LINDHORST. Auf Einladung des SPD-Samtgemeindeverbandes sprach der Stadtplaner Peter H. Kramer im Saal von Hof Gümmer rund eine Stunde lang vor einem äußerst sach- und fachkundigen Publikum über Entwicklungen in der Bevölkerung und der Beschäftigung im Bereich der Samtgemeinde Lindhorst. Auch über Gegebenheiten im Wohnungsbestand informierte er seine dreißig Zuhörer, darunter zahlreiche Vertreter aus Kommunalpolitik und Verwaltung.
Peter H. Kramer: "Die Samtgemeinde ist eine ganz gewöhnliche, eher langweilige Gemeinde. Das ist ihre Stärke."
Bewusst nannte Kramer seine Ausführungen eine "Ausarbeitung" und vermied den Begriff des Gutachtens. Er wolle seine mit Hilfe von Statistiken erstellten Szenarien, in die Zahlen aus den letzten dreißig Jahren einflossen, als "Information für die Entscheidungsträger" verstanden wissen, ließ er seine Zuhörer wissen. Er machte klar, dass er den Blick in die Zukunft auf der Grundlage von Prognosen ablehne. Zahlenwerke und Trends dieser Art seien "Unfug".

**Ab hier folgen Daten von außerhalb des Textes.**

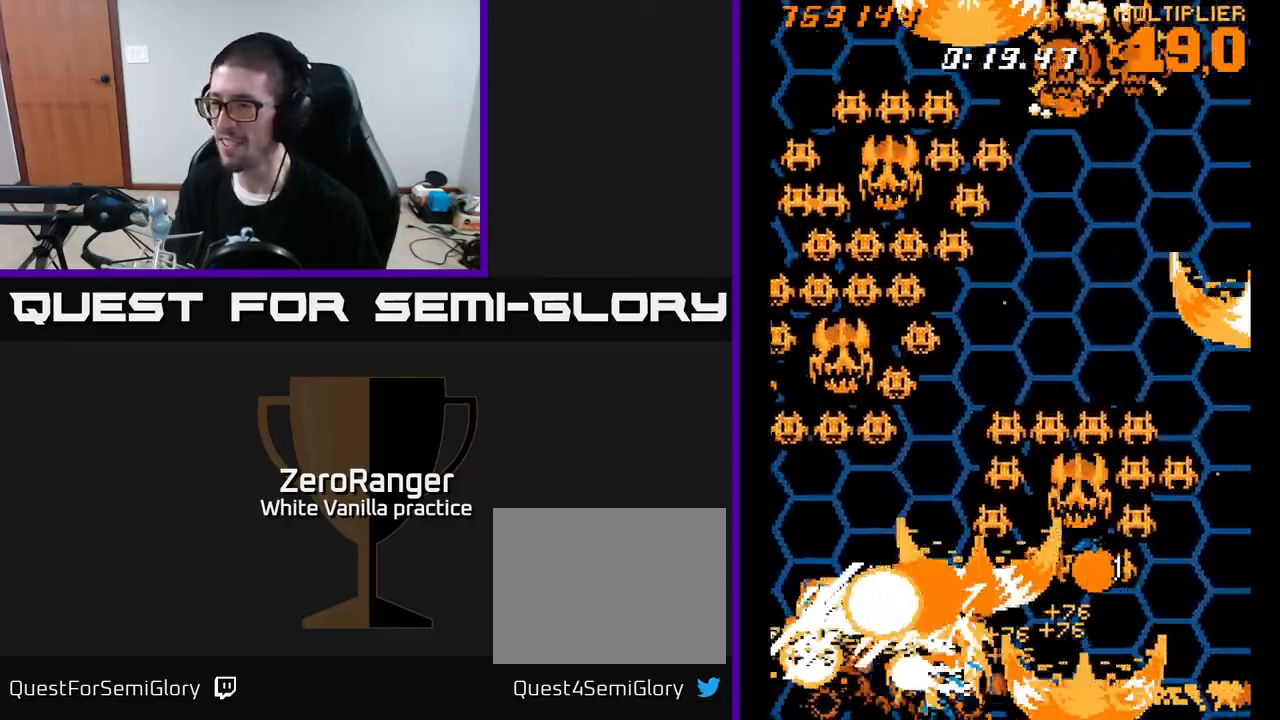
{"buttons": ["A", "DPAD_UP", "DPAD_LEFT"], "right_stick": "center", "events": [[117, "DPAD_UP", "up"], [200, "DPAD_DOWN", "down"], [317, "DPAD_DOWN", "up"], [417, "DPAD_RIGHT", "up"], [433, "DPAD_UP", "down"], [450, "DPAD_LEFT", "down"]]}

Die Entwicklung der Bevölkerungszahlen in der Samtgemeinde Lindhorst machte er anhand von Geburtenzahlen deutlich. Insgesamt sind in der Samtgemeinde noch vor 41 Jahren insgesamt 133 Kinder geboren worden. 2007 ging die Anzahl der Geburten auf 57 und 2008 auf 56 zurück. Letztes Jahr erblickten 67 Kinder, deren Eltern in der Samtgemeinde wohnten, das Licht der Welt. Als Begründung für den Anstieg verwies der Referent unter anderem auf die Ausweisung von Neubaugebieten.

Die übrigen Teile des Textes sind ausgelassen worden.